Grand Rapids -- Detroit Auxiliary Bishop Thomas Gumbleton said he does not plan to contest his removal as pastor of an inner-city parish, which he said Tuesday came as a direct result of his advocacy for victims of priest sexual abuse.

Gumbleton, in town to speak about nonviolence at Aquinas College, has made national headlines in recent days because of his removal as pastor and an unrelated decision by a Tucson, Ariz., bishop to ask him not to address a Catholic advocacy group on church property.

Gumbleton moved out of his modest room at St. Leo Catholic Church in Detroit on Sunday, a week after telling parishioners of his removal. Gumbleton, 77, said Tuesday he submitted a letter of resignation to the pope and to Cardinal Adam Maida in January 2006, with the understanding he would stay on as administrator of St. Leo on a year-to-year basis.

That month, Gumbleton testified in favor of extending the statute of limitations for sex-abuse victims in Ohio, opposing the Ohio bishops' conference.

Shortly after that, Maida informed Gumbleton "that the Vatican had indicated I was not to stay on," Gumbleton said.

This month, Maida named a new administrator. In a letter to parishioners, he said Gumbleton had to be removed because of church rules on retirement. But Gumbleton said Tuesday several retired bishops have continued serving parishes and nothing in canon law prevents it.

Parishioners at St. Leo were upset by the move, Gumbleton said.

"They don't want it to happen," Gumbleton said.

"They have made an appeal. I don't think it has a chance, but they feel they need to do that."

This week, the Detroit Catholic Pastoral Alliance paid for half-page ads in the Detroit Free Press and Detroit News opposing his removal. For his part, Gumbleton was philosophical, calling this "another phase of my life."

"This is an instance where my choice would be different but I can follow this decision," he said. "I expect it will open up new avenues for God's blessing and God's grace."

Gumbleton was greeted warmly in Grand Rapids, where several acquaintances were among those who came to hear the pacifist bishop urge nonviolence. "We live in a time when the nature of war has changed," Gumbleton said. "War is now total war -- not armies fighting armies on the battlefield. It involves all the people."

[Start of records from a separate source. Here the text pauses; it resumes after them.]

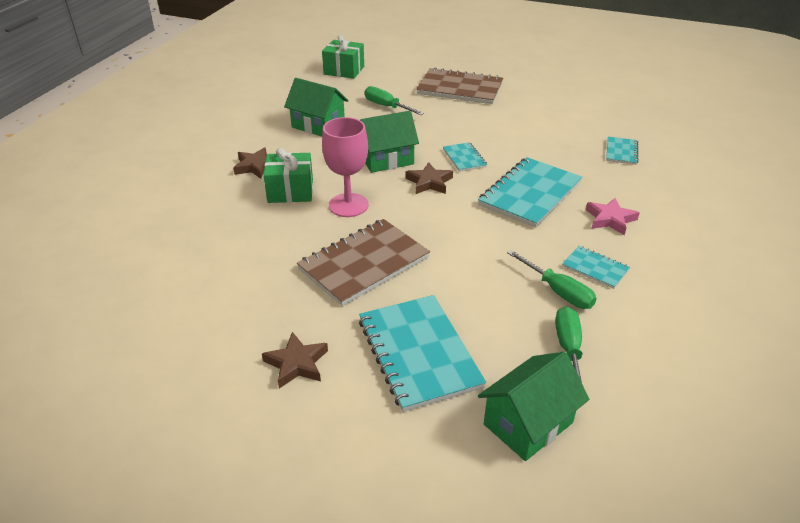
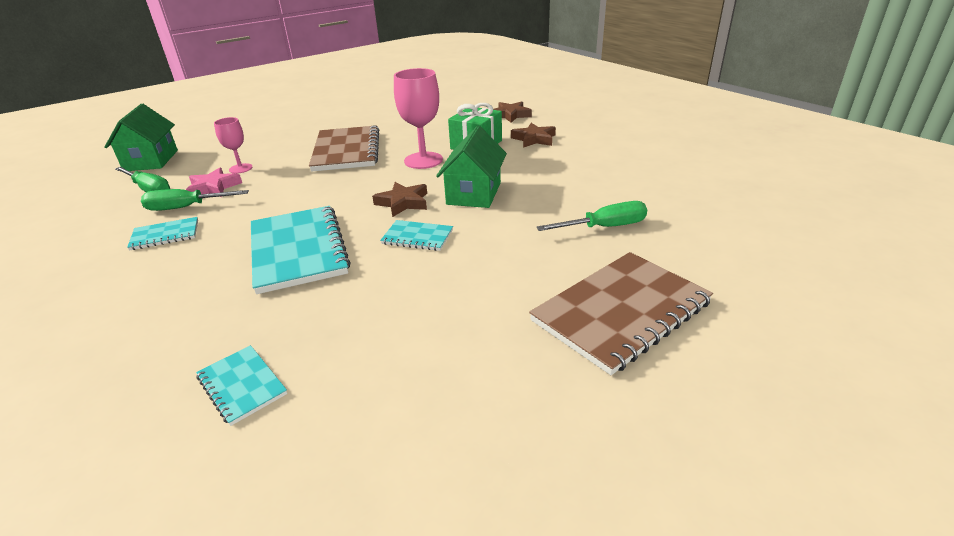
camera: 125 degrees right, 5 degrees down
(297, 363) = (304, 120): brown star -> brown star (510, 115)
(318, 125) = (589, 176): green house -> none
(344, 70) = (762, 227): green gift -> none
(419, 353) = (247, 148): turquoise notebook -> none
(467, 315) = (240, 168): none -> pink goblet
(610, 219) = (182, 280): pink star -> pink star (214, 187)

In the first Gulf War, "tens of thousands" of civilians were killed. U.S. forces used ammunition coated with depleted uranium, which leaves a toxic residue.

Since the 1991 war, he said, the cancer rate in Iraq has increased by up to 400 percent, and more than half of cancer cases there occur in children younger than 5.

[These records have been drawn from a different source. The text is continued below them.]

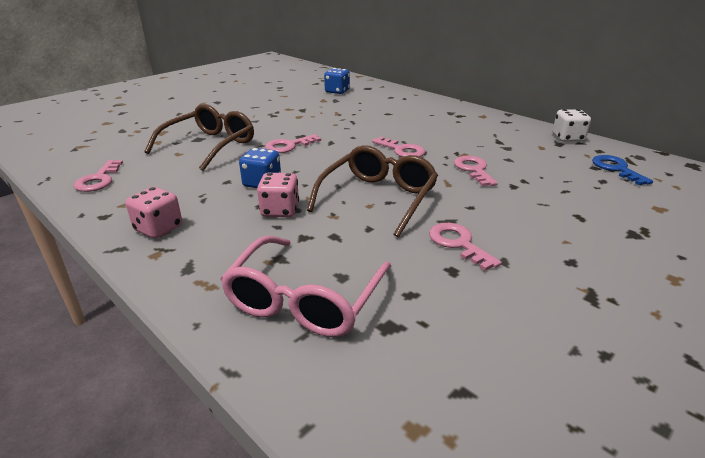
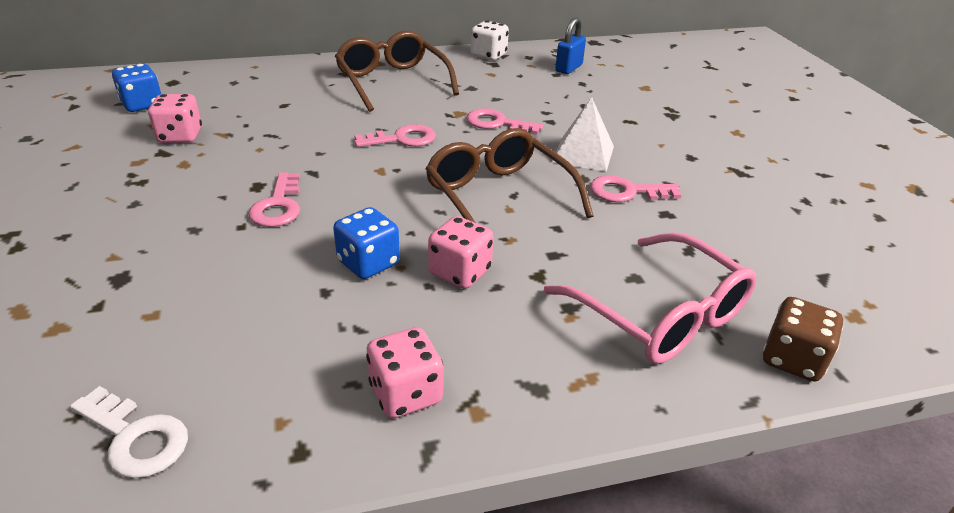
camera: 60 degrees left, 5 degrees up
(99, 180) = (136, 437): pink key -> white key
(210, 145) = (169, 272): brown glasses -> brown glasses (392, 81)
(304, 389) = (792, 359): none -> brown dice
(321, 107) = (180, 136): none -> pink dice
(486, 211) = (583, 154): none -> white pyramid
(616, 169) = (568, 68): blue key -> blue padlock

The current war in Iraq is claiming thousands of civilian lives, Gumbleton said.

"We don't know how to get out of Iraq because we've opened up such a situation of hatred and chaos and violence," he said.

"What if ... instead of responding to terrorism with terrorism, we responded with forgiveness and love," Gumbleton said. "When we as individuals and as a nation begin to build peace, we can be assured we will end terrorism."